Monday 14 December 2015

Roast Potatoes

Golden and crunchy

The executive summary: take some evenly sized, dry, parboiled, Maris Pipers. Baste them in hot fat and roast for at least an hour.

I have a few rules, most of which you'll probably be familiar with. We are a post-Delia nation after all.
  • Use Maris Pipers. These are the least wet spuds available. If not MPs go for King Edwards. It's all about the starch. Lots of dry matter in the potato gives you a fluffy finish, little dry matter and you have a soapy texture. Do you like soap?
  • Make sure the potatoes are evenly sized.It's just obvious: same size = same cooking time
  • Parboil the potatoes. Heston does it almost to destruction but that's a world of pain. I usually dance around 12 minutes.
  • Dry the potatoes after boiling. Space them out on a clean tea towel and allow them to steam themselves dry. You can rough up the surface by gently shuffling them about too. You don't need to shake them furiously. I find this result in a pan full of spud-slush and many breakages.
  • Heat the roasting pan on the hob or in the oven if you have space. Either way, make sure your oil is very hot. Same principle as when making Yorkshire puddings. Using tongs, roll the pots in the oil, covering all sides. You don't need a swimming pool of oil but there should be a slick. Fat should flow when you tip the pan. If you don't have enough oil, the potatoes will develop leathery jackets.
  • Use goose fat. I'm not as fascist about this I once was. I've used sunflower oil with decent results. Beef fat tastes beefy, fine with a forerib, less so with chicken. Personally I think olive oil imparts the wrong flavour.

PROBLEMS TO WORK ON:
1. Name every kind of fat or oil that the roast potato post mentions by name.
2. Copy a passage from the roast potato post word for word. Begin at the words "Roast Potatoes" and stop after "around 12 minutes.".
3. Keep writing the roast potato post from the point where it stops.

DATA EXTRACTS:
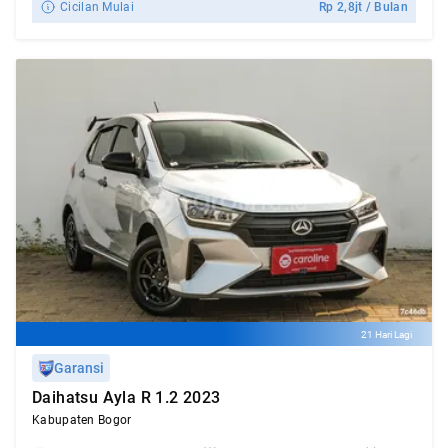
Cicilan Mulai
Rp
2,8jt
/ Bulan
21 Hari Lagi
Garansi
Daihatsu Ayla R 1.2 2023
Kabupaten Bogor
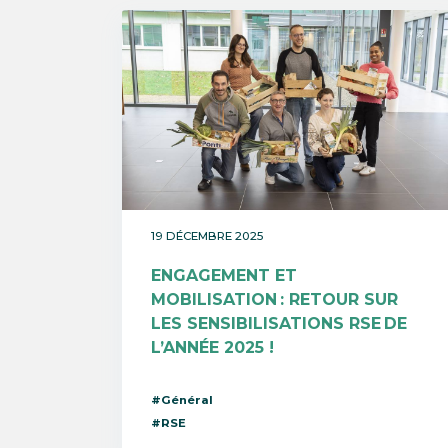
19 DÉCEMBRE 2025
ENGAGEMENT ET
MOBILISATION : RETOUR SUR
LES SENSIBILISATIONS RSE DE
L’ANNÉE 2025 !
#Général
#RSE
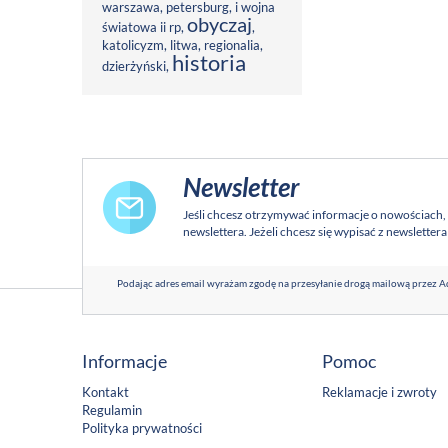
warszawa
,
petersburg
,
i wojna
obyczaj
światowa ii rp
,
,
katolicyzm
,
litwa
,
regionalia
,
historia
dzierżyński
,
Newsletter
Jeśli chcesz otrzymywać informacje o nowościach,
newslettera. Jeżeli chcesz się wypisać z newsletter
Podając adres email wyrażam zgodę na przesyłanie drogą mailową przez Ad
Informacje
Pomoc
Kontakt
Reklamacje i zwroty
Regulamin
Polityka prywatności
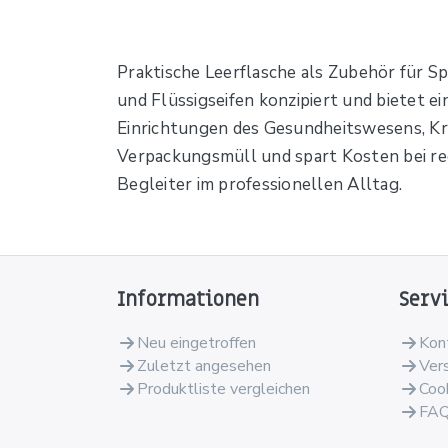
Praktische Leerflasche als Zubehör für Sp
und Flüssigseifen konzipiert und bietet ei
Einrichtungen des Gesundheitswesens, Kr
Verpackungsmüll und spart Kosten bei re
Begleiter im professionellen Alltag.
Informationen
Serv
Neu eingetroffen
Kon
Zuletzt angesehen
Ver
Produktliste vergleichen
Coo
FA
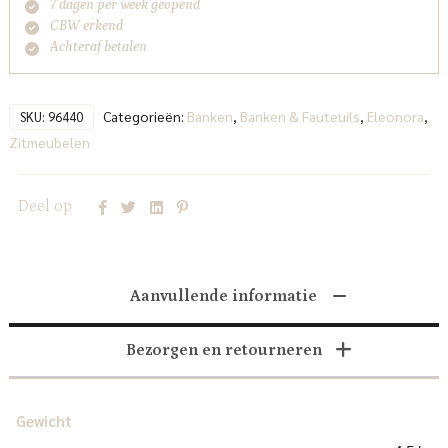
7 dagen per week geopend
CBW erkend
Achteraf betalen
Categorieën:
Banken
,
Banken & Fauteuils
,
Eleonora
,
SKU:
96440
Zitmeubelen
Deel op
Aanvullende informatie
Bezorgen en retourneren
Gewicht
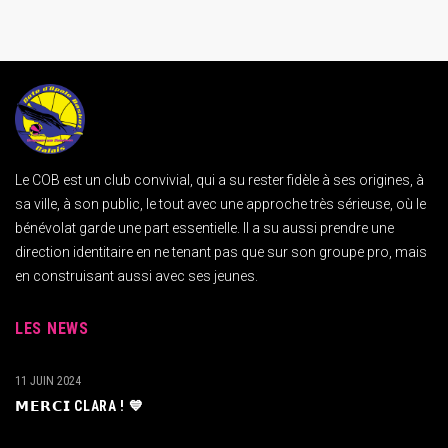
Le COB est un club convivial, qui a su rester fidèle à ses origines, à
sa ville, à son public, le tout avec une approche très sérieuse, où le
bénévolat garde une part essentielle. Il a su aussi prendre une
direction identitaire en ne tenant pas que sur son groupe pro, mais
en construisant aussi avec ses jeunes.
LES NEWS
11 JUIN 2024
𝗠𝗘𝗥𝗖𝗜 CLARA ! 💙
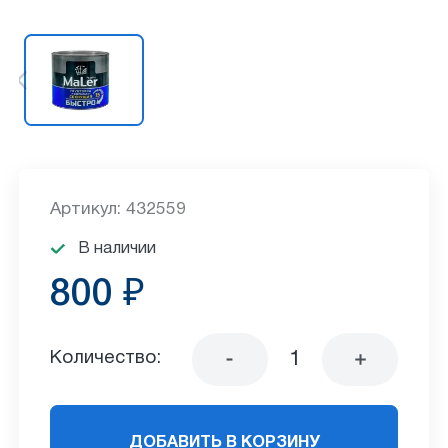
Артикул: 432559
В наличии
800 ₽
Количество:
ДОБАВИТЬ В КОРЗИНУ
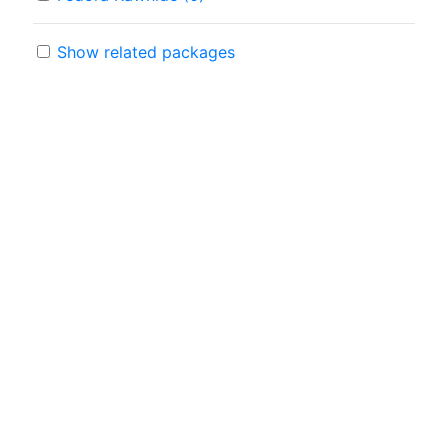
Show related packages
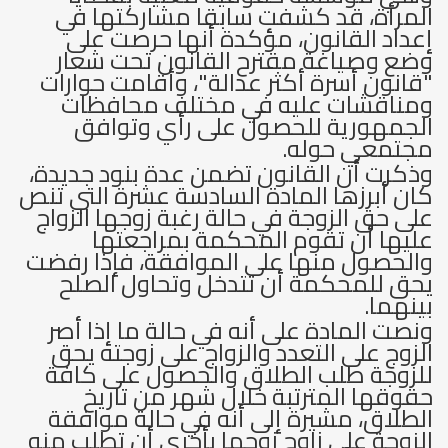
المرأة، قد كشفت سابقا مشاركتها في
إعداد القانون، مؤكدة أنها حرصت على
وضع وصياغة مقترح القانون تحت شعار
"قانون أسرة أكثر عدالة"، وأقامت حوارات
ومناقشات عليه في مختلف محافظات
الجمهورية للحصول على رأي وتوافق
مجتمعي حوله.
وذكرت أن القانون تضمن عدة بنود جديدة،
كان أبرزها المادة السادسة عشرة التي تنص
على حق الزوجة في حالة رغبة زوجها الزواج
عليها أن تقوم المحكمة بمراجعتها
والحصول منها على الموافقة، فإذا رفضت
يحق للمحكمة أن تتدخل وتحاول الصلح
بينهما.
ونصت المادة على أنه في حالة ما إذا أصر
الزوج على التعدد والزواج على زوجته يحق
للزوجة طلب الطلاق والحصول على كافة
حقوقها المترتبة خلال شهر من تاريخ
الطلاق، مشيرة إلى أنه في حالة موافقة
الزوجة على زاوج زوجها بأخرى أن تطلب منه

...

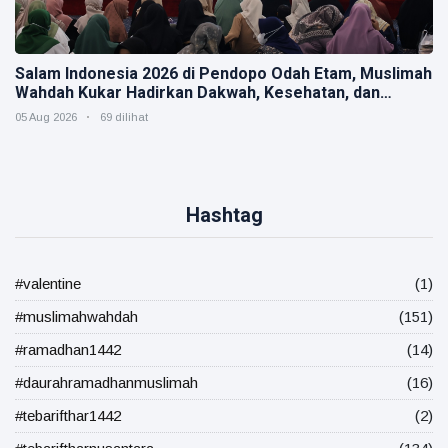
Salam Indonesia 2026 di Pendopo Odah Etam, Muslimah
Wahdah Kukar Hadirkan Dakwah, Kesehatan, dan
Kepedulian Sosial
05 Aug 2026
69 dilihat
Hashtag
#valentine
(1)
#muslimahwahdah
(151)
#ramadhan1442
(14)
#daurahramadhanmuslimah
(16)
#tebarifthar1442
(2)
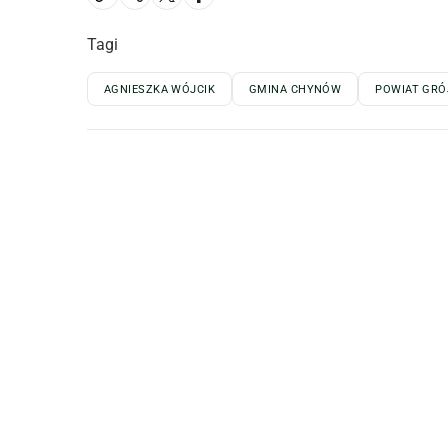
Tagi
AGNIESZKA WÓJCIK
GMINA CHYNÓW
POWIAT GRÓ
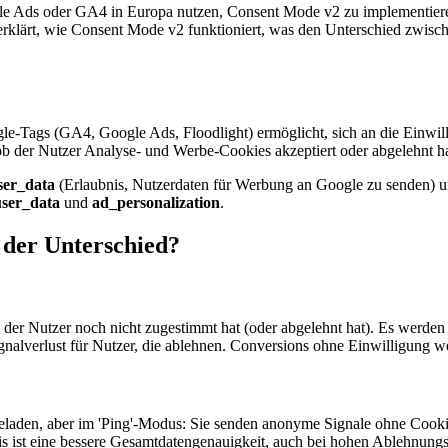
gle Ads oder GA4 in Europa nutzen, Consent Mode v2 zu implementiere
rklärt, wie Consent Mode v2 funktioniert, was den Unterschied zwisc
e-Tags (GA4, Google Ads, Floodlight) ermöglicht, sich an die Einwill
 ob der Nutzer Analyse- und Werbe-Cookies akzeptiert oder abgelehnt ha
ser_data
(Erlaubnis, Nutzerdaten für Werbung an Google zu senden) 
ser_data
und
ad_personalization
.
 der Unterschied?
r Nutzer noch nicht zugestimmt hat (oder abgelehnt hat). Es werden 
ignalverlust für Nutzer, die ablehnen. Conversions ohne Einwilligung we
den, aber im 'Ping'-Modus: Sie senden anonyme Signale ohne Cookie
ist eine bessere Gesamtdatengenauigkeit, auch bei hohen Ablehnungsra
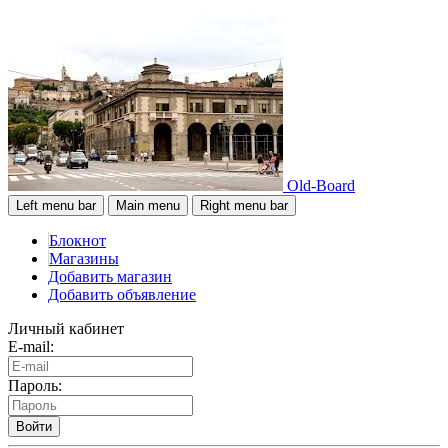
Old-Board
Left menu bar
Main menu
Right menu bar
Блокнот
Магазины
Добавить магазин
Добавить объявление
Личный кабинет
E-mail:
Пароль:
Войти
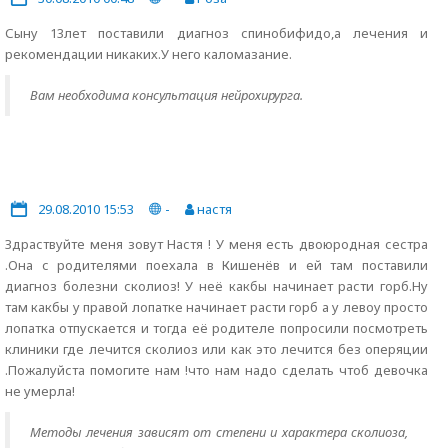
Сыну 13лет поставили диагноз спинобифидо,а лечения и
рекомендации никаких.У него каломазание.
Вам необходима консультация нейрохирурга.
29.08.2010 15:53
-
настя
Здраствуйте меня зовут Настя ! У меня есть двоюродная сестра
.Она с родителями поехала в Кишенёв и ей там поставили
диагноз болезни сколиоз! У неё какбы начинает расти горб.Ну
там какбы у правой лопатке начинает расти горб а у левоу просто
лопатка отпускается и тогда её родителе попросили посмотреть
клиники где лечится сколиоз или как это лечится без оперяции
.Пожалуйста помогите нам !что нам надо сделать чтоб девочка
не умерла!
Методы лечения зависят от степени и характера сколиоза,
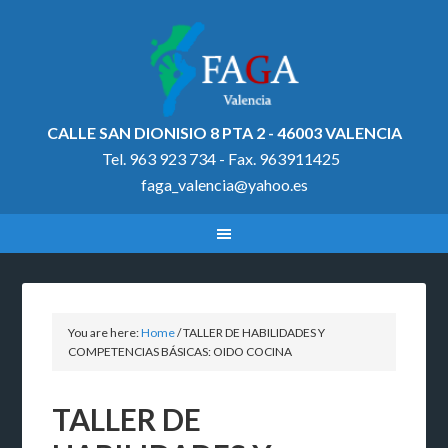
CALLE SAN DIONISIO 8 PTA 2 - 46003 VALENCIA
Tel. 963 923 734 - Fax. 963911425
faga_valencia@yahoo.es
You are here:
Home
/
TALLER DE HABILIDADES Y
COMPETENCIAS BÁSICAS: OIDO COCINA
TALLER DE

* * *

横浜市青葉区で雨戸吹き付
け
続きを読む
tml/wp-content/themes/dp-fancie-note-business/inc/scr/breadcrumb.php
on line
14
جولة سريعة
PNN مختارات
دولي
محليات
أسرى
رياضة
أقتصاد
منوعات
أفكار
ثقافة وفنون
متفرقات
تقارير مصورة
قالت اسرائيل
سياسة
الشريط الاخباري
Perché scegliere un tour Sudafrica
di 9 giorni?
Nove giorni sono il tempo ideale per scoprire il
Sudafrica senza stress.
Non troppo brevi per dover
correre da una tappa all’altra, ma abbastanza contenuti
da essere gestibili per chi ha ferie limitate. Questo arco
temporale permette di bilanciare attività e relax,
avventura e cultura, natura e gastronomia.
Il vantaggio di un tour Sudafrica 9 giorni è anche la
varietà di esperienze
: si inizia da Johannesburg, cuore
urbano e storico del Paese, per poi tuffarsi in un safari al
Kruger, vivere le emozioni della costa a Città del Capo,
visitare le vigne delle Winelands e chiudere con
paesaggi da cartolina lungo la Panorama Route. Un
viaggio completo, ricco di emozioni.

TASK ANSWERS:
1. goose fat, sunflower oil, beef fat, olive oil

2.
Roast Potatoes

Golden and crunchy

The executive summary: take some evenly sized, dry, parboiled, Maris Pipers. Baste them in hot fat and roast for at least an hour.

I have a few rules, most of which you'll probably be familiar with. We are a post-Delia nation after all.
  • Use Maris Pipers. These are the least wet spuds available. If not MPs go for King Edwards. It's all about the starch. Lots of dry matter in the potato gives you a fluffy finish, little dry matter and you have a soapy texture. Do you like soap?
  • Make sure the potatoes are evenly sized.It's just obvious: same size = same cooking time
  • Parboil the potatoes. Heston does it almost to destruction but that's a world of pain. I usually dance around 12 minutes.

3.
Flavouring the oil with shallots, thyme and marrowbone
  • Flavour the oil. Fry up some rough cut onion or shallots first and leave in. The allium can also be served up. Add offcuts of the meat joint or hunks of bone marrow if you have them. Ask you butcher to split some beef bones... although this may offend your vegetarian guests (mind, so would the dead geese). Woody herbs like thyme and rosemary are good too but watch for hot spitting oil when you place them in. Soft leafy herbs like basil will simply cinder and taint.
  • Give the potatoes space in the roasting pan. Too crowded and they will steam together like fat, white men in a sauna. No one wants that. Steam is the enemy of crisp.
  • Turn the potatoes half way through the cooking. This makes more golden, glassy sides.
  • Cook for at least an hour. Ignore recipes that pretend you can do it in less. I don't even think the temperature matters as much as the time. I tend to go for 90 minutes at 180°C. Much above 200°C and things can char to bitterness. You can always take them out early. If you want crisp pots quicker, try my 'crash potatoes'.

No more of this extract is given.